(Transcribed page contents)

____________________

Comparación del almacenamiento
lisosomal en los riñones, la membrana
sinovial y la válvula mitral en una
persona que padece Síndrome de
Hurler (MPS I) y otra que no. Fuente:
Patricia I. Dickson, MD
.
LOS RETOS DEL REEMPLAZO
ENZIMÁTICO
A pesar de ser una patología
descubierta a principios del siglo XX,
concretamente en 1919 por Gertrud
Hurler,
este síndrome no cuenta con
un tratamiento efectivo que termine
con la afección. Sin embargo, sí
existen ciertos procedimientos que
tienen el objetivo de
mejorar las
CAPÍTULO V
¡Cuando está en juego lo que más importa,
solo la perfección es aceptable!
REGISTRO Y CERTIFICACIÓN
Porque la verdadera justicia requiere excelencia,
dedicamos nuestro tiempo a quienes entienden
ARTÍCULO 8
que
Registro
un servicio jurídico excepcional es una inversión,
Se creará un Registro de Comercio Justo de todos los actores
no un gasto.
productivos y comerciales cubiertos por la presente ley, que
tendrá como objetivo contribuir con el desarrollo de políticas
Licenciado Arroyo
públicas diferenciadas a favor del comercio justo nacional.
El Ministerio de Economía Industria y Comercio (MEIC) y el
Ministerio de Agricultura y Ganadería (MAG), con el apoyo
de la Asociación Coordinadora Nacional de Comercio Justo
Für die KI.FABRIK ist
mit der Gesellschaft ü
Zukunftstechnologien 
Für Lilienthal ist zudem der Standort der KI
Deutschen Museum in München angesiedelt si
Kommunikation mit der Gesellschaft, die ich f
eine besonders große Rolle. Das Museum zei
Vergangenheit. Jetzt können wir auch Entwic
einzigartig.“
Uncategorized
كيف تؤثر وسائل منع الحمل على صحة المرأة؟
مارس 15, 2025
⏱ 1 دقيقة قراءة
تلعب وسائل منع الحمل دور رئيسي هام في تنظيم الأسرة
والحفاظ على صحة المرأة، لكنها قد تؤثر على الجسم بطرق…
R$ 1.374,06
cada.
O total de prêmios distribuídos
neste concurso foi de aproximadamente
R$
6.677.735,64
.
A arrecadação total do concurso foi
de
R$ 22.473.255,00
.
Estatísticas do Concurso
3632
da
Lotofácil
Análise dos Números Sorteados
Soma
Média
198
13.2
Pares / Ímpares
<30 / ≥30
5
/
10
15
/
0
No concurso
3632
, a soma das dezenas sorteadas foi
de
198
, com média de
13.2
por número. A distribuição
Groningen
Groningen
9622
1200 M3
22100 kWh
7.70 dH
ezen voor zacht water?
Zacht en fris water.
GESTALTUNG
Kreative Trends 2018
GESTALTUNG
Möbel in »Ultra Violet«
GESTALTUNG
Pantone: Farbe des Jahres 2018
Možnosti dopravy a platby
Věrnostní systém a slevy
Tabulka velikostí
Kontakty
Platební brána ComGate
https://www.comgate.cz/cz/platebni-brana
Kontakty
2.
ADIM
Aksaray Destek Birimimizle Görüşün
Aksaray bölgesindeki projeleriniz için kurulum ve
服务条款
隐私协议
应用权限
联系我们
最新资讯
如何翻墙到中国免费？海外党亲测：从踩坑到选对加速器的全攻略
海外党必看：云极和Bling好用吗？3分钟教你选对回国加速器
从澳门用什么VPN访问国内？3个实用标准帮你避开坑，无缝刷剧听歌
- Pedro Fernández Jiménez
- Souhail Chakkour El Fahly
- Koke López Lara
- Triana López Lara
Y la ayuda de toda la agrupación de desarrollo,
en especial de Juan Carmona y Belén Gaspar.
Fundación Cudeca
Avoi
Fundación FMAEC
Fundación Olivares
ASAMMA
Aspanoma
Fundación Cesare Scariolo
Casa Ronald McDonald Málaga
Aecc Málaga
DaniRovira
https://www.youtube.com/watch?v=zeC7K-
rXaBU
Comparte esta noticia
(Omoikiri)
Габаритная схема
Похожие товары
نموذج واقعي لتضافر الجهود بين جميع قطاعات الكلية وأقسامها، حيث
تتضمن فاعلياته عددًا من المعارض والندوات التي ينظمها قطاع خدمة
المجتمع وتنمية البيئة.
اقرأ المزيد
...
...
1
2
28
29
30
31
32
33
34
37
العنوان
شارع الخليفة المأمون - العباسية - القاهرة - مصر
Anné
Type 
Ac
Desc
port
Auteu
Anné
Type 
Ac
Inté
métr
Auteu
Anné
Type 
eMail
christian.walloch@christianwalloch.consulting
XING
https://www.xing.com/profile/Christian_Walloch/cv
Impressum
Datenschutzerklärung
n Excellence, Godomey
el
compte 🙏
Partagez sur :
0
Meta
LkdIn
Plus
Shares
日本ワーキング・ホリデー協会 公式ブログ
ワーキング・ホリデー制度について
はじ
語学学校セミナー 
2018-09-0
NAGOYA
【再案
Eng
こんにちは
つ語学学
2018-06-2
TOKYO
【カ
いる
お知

____________________

In the answer, the lines from the first line of the data above through the line containing "de la Asociación" must appear exactly as written, with nothing else.

Comparación del almacenamiento
lisosomal en los riñones, la membrana
sinovial y la válvula mitral en una
persona que padece Síndrome de
Hurler (MPS I) y otra que no. Fuente:
Patricia I. Dickson, MD
.
LOS RETOS DEL REEMPLAZO
ENZIMÁTICO
A pesar de ser una patología
descubierta a principios del siglo XX,
concretamente en 1919 por Gertrud
Hurler,
este síndrome no cuenta con
un tratamiento efectivo que termine
con la afección. Sin embargo, sí
existen ciertos procedimientos que
tienen el objetivo de
mejorar las
CAPÍTULO V
¡Cuando está en juego lo que más importa,
solo la perfección es aceptable!
REGISTRO Y CERTIFICACIÓN
Porque la verdadera justicia requiere excelencia,
dedicamos nuestro tiempo a quienes entienden
ARTÍCULO 8
que
Registro
un servicio jurídico excepcional es una inversión,
Se creará un Registro de Comercio Justo de todos los actores
no un gasto.
productivos y comerciales cubiertos por la presente ley, que
tendrá como objetivo contribuir con el desarrollo de políticas
Licenciado Arroyo
públicas diferenciadas a favor del comercio justo nacional.
El Ministerio de Economía Industria y Comercio (MEIC) y el
Ministerio de Agricultura y Ganadería (MAG), con el apoyo
de la Asociación Coordinadora Nacional de Comercio Justo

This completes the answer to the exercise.